One problem with both of these early designs, which are called centrifugal-flow engines, was that the compressor works by “throwing” (accelerating) air outward from the central intake to the outer periphery of the engine where the air is then compressed by a divergent duct setup—converting velocity into pressure. The advantage was that such compressor designs were well understood in centrifugal superchargers but this leads to a very large cross section for the engine at rotational speeds that were usable at the time. A disadvantage was that the air flow had to be “bent” to flow rearwards through the combustion section and to the turbine and tailpipe. With improvements to bearings the shaft speed of the engine would increase and the diameter of the centrifugal compressor would reduce greatly. The shortness of this engine is an advantage. The strength of this type of compressor is an advantage over the later axial flow compressors that are still liable to foreign object damage (FOD in aviation parlance).
German Anselm Franz of Junkers’ engine division (Junkers Motoren or Jumo) addressed this problem with the introduction of the axial-flow compressor. Essentially, this is a turbine in reverse. Air coming in the front of the engine is blown to the rear of the engine by a fan stage (convergent ducts), where it is crushed against a set of non-rotating blades called stators (divergent ducts). The process is nowhere near as powerful as the centrifugal compressor, so a number of these pairs of fans and stators are placed in series to get the needed compression. Even with all the added complexity, the resulting engine is much smaller in diameter. Jumo was assigned the next engine number, 4, and the result was the Jumo 004 engine. After many teething troubles, mass production of this engine started in 1944 as a powerplant for the world’s first jet-fighter aircraft, the Messerschmitt Me 262. Because Hitler wanted a new bomber the Me 262 came too late to decisively impact Germany’s position in World War II but it will be remembered as the first use of jet engines in service. After the end of the war the German Me 262 aircraft were extensively studied by the victorious allies and contributed to work on early Soviet and US jet fighters.
British engines also were licensed widely in the US. Their most famous design, the Nene would also power the USSR’s jet aircraft after a technology exchange. American designs wouldn’t come fully into their own until the 1960s.
Types
There are a number of types of jet engines, all of which are based on the principle that air is compressed and used as an oxidizer for the fuel. Some examples are as follows:
Type Description Advantages Disadvantages
Turbojet generic term for simple turbine engine simplicity of design basic design, misses many improvements in efficiency and power
Turbofan power tapped off exhaust used to drive bypass fan quieter due to greater mass flow and lower total exhaust speed, more efficient for a useful range of subsonic airspeeds for same reason greater complexity (multiple shafts), large diameter engine, need to contain heavy blades. More subject to FOD and ice damage.

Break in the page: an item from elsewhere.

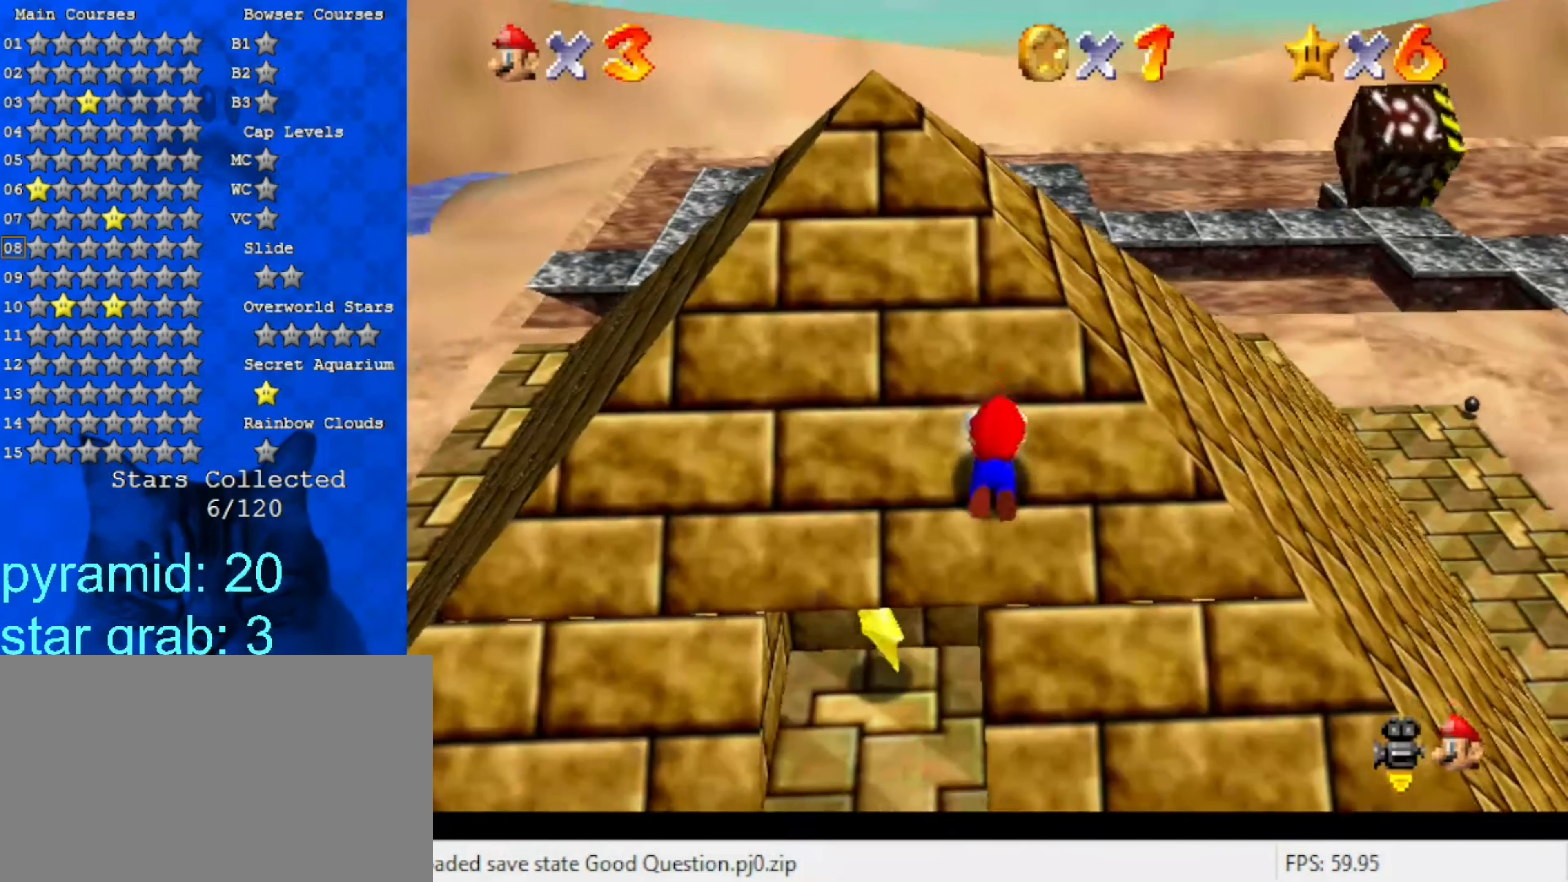
{"keys": ["left", "up", "y"], "events": [[233, "return", "down"], [433, "return", "up"]]}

Ramjet Intake air is compressed entirely by speed of oncoming air and duct shape (divergent) very few moving parts, Mach 0.8 to Mach 5+, efficient at high speed (> Mach 2.0 or so), lightest of all jets (thrust:weight ratio up to 30 at optimum speed) must have a high initial speed to function, inefficient at slow speeds due to poor compression ratio, difficult to arrange shaft power for accessories
Turboprop (Turboshaft similar) jet turbine engine used as powerplant to drive (propeller) shaft high efficiency at lower subsonic airspeeds(300 knots plus), high shaft power to weight limited top speed (aeroplanes), somewhat noisy, complexity of propeller drive, very large yaw (aeroplane) if engine fails
Propfan turboprop engine drives one or more propellers. much like a turbofan but without ductwork higher fuel efficiency, some designs are less noisy than turbofans, could lead to higher-speed commercial aircraft, popular in the 1980s during fuel shortages, development of propfan engines has been very limited, typically more noisy than turbofans, complexity
Pulsejet Air enters a divergent-duct inlet, the front of the combustion area is shut, fuel injected into the air ignites, exhaust vents from other end of engine Very simple design, commonly used on model aircraft noisy, inefficient (low compression ratio), works best at small scale, valves need to be replaced very often
Pulse detonation engine Similar to a pulsejet, but combustion occurs as a detonation instead of a deflagration, may or may not need valves Maximum theoretical engine efficiency Extremely noisy, parts subject to extreme mechanical fatigue, hard to start detonation, not practical for current use
Integral rocket Ramjet Essentially a ramjet where intake air is compressed and burnt with the exhaust from a rocket Mach 0 to Mach 5+ no particular atmospheric limit (can run exoatmospheric), good efficiency at Mach 2 to 5 similar efficiency to rockets at low speed or exoatmospheric, inlet difficulties, a relatively undeveloped and unexplored type, cooling difficulties
Scramjet Intake air is compressed but not slowed to below supersonic, intake, combustion and exhaust occur in a single constricted tube can operate at very high Mach numbers (Mach 8 to 15)[1] (http://www.dod.mil/ddre/downloads/ddre_briefings/Merging_Air_and_Space071603.pdf)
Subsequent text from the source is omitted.